Sanctions are threatening the repair of other critical equipment for the Nord Stream 1 pipeline, the company says
Western sanctions are hindering the return of a gas turbine from Germany and threaten future equipment maintenance at the Nord Stream 1 pipeline, Gazprom announced on Thursday.
In the latest development in the gas turbine repair row between Moscow and Berlin, the Russian energy major has laid out the reasons why the Nord Stream 1 pipeline is not fully back on-line an why getting repaired equipment back is impossible.
"The current anti-Russian sanctions are hindering the successful resolution of the issue of the transportation and repair of Siemens gas turbine engines for the Portovaya compressor station, which supplies gas to European consumers through the Nord Stream pipeline." Gazprom wrote on its Telegram channel.
The crucial part that is stuck in Germany, after repairs in Canada, should have been sent back to Russia in May.

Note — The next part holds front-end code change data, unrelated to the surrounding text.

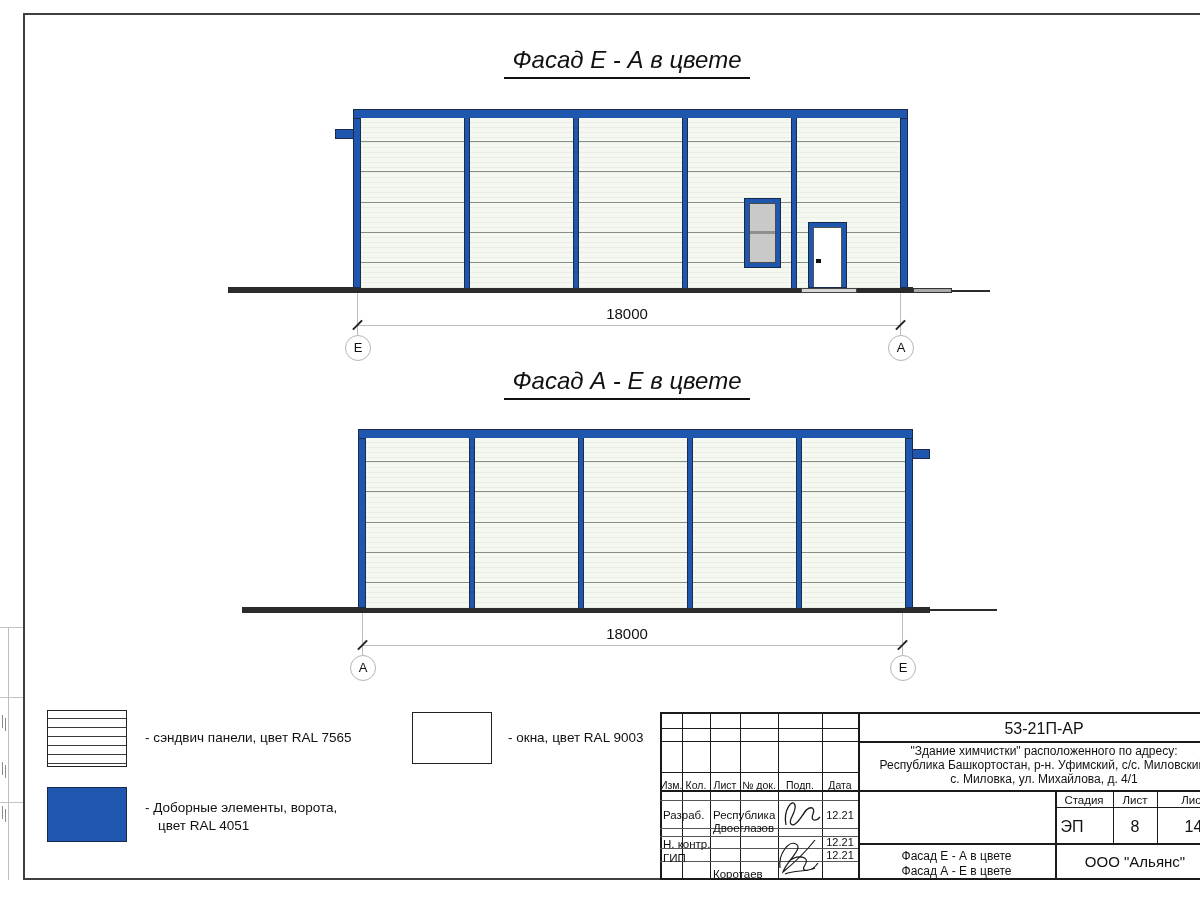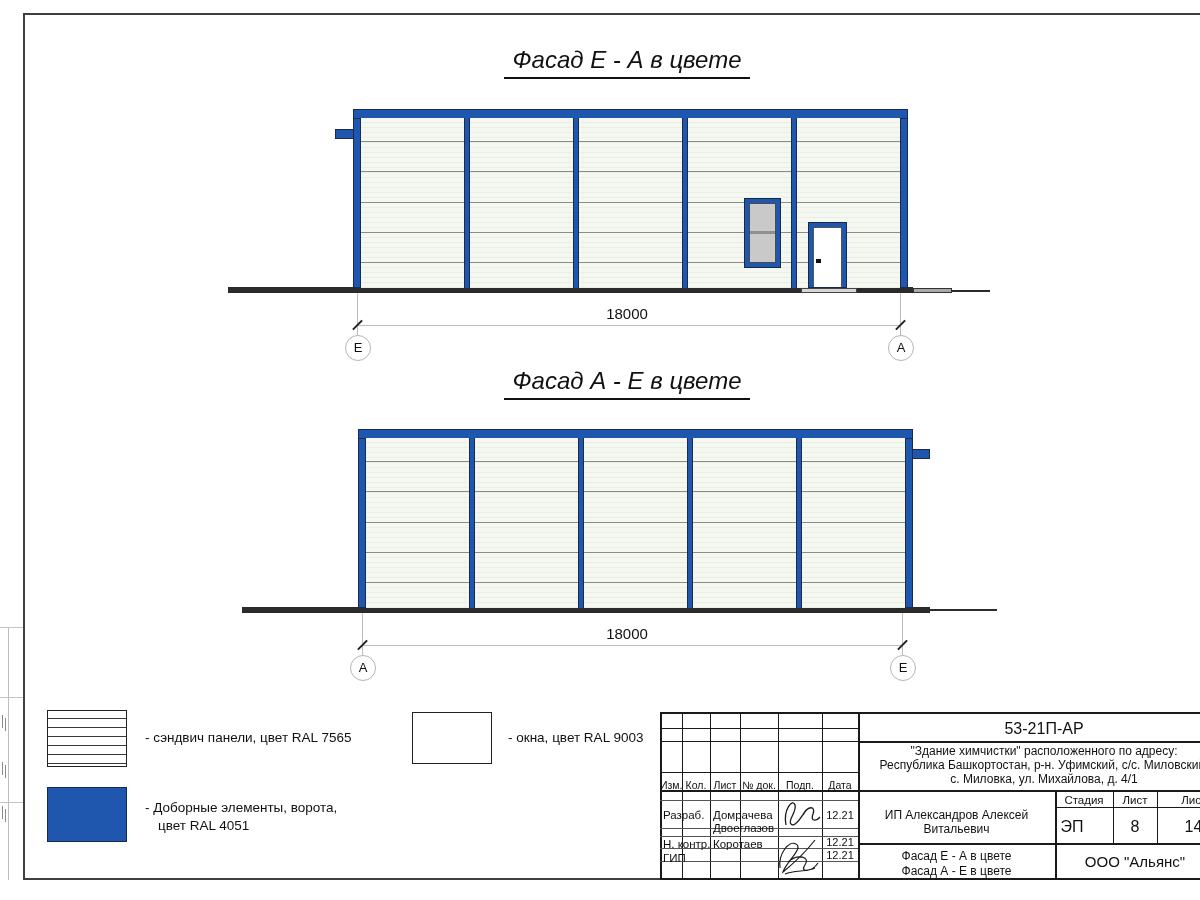--- a/index.html
+++ b/index.html
@@ -174,41 +174,40 @@
   <div class="hl" style="left:198px;top:131px;width:394px;height:2px"></div>
 
   <div class="tbt c" style="left:0;top:66px;width:22px;font-size:10.5px">Изм.</div>
   <div class="tbt c" style="left:22px;top:66px;width:28px;font-size:10.5px">Кол.</div>
   <div class="tbt c" style="left:50px;top:66px;width:30px;font-size:10.5px">Лист</div>
   <div class="tbt c" style="left:80px;top:66px;width:38px;font-size:10.5px">№ док.</div>
   <div class="tbt c" style="left:118px;top:66px;width:44px;font-size:10.5px">Подп.</div>
   <div class="tbt c" style="left:162px;top:66px;width:36px;font-size:10.5px">Дата</div>
 
   <div class="tbt" style="left:3px;top:96px;width:48px">Разраб.</div>
-  <div class="tbt" style="left:53px;top:96px;width:66px">Домрачева</div>
+  <div class="tbt" style="left:53px;top:96px;width:66px">Республика</div>
   <div class="tbt c" style="left:162px;top:96px;width:36px;font-size:11px">12.21</div>
   <div class="tbt" style="left:3px;top:125px;width:48px">Н. контр.</div>
   <div class="tbt" style="left:53px;top:109px;width:66px">Двоеглазов</div>
   <div class="tbt c" style="left:162px;top:123px;width:36px;font-size:11px">12.21</div>
   <div class="tbt" style="left:3px;top:139px;width:48px">ГИП</div>
-  <div class="tbt" style="left:53px;top:125px;width:66px">Коротаев</div>
+  <div class="tbt" style="left:53px;top:155px;width:66px">Коротаев</div>
   <div class="tbt c" style="left:162px;top:136px;width:36px;font-size:11px">12.21</div>
 
   <svg class="sig" style="left:118px;top:83px" width="44" height="36" viewBox="0 0 44 36">
     <path d="M8,30 C5,14 15,3 17,10 C19,17 9,26 13,29 C17,33 24,21 28,15 M25,20 C30,10 38,11 35,19 C32,26 38,27 42,22" fill="none" stroke="#1a1a1a" stroke-width="1.3"></path>
   </svg>
   <svg class="sig" style="left:115px;top:120px" width="46" height="46" viewBox="0 0 46 46">
     <path d="M5,36 C3,22 14,8 21,12 C29,16 11,30 8,40 C19,31 33,17 40,8 M13,30 C23,21 36,25 30,33 C24,41 37,40 43,31 M10,42 C20,38 32,40 40,36" fill="none" stroke="#1a1a1a" stroke-width="1.2"></path>
   </svg>
 
   <div class="tbt c" style="left:198px;top:5px;width:372px;height:24px;line-height:24px;font-size:16px">53-21П-АР</div>
   <div class="tbt c" style="left:198px;top:32px;width:372px;font-size:12px">"Здание химчистки" расположенного по адресу:</div>
   <div class="tbt c" style="left:198px;top:46px;width:372px;font-size:12px">Республика Башкортостан, р-н. Уфимский, с/с. Миловский,</div>
   <div class="tbt c" style="left:198px;top:60px;width:372px;font-size:12px">с. Миловка, ул. Михайлова, д. 4/1</div>
-  <div class="tbt c" style="left:198px;top:96px;width:197px;font-size:12px">ИП Александров Алексей Витальевич</div>
 
   <div class="tbt c" style="left:395px;top:81px;width:58px;font-size:11.5px">Стадия</div>
   <div class="tbt c" style="left:453px;top:81px;width:44px;font-size:11.5px">Лист</div>
   <div class="tbt c" style="left:497px;top:81px;width:86px;font-size:11.5px">Листов</div>
   <div class="tbt c" style="left:383px;top:101px;width:58px;height:28px;line-height:28px;font-size:16px">ЭП</div>
   <div class="tbt c" style="left:453px;top:101px;width:44px;height:28px;line-height:28px;font-size:16px">8</div>
   <div class="tbt c" style="left:497px;top:101px;width:73px;height:28px;line-height:28px;font-size:16px">14</div>
 
   <div class="tbt c" style="left:198px;top:137px;width:197px;font-size:12px">Фасад Е - А в цвете</div>
   <div class="tbt c" style="left:198px;top:152px;width:197px;font-size:12px">Фасад А - Е в цвете</div>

But the paperwork for its return is not in order as it was issued by Siemens Energy and not the firm that is contracted to Gazprom, the gas giant claims.

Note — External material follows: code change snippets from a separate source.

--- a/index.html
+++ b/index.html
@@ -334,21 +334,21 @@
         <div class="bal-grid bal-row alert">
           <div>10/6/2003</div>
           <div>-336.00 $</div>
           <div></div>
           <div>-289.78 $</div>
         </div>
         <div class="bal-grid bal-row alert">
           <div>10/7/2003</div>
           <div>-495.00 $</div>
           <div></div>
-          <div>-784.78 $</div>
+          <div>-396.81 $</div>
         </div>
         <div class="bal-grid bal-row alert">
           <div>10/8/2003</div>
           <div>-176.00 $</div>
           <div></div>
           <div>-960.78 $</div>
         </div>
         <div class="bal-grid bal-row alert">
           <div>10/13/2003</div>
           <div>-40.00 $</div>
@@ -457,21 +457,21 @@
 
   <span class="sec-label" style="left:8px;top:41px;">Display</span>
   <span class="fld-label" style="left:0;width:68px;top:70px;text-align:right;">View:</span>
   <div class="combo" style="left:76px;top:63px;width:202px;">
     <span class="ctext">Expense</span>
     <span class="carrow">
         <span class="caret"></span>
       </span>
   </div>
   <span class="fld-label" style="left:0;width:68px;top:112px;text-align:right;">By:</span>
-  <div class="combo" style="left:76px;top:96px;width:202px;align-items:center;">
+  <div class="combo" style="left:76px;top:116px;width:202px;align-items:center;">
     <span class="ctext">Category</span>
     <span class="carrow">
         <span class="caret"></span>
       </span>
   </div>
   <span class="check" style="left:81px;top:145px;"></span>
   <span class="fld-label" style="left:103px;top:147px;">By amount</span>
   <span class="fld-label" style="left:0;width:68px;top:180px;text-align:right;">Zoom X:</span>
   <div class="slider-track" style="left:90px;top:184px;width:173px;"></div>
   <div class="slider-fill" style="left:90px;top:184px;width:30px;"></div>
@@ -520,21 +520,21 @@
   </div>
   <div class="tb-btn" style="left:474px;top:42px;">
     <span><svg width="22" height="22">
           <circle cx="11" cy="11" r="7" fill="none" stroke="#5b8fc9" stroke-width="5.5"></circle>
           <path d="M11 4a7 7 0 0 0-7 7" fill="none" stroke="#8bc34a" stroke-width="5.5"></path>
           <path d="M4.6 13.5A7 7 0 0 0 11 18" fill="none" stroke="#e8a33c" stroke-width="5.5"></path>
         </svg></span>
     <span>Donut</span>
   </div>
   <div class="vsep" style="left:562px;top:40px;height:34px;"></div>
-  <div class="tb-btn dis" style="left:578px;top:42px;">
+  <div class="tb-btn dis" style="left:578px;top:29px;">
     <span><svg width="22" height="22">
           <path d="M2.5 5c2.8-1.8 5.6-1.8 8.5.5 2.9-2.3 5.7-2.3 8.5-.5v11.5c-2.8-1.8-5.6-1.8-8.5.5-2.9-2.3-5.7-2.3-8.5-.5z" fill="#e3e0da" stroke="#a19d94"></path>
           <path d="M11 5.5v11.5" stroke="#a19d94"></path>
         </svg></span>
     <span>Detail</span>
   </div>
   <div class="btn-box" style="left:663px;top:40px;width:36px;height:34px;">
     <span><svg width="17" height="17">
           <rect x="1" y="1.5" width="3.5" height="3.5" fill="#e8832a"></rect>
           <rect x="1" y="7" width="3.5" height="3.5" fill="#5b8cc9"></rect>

If the turbine is shipped to Russia, there is a risk that Canadian authorities will see this is a breach of contract, and withdraw permission for further maintenance of turbines to be carried out on its soil.
According to Gazprom, only one of the six main gas compressor units is currently operational at the station with its daily delivery capacity reduced to roughly 20%. The remaining turbines require factory maintenance or overhaul, Gazprom adds.
The company explained that other Western sanctions regarding the transportation of gas equipment may also apply to the turbine. All of which, given the current situation, makes the return of the equipment impossible, reiterated Gazprom.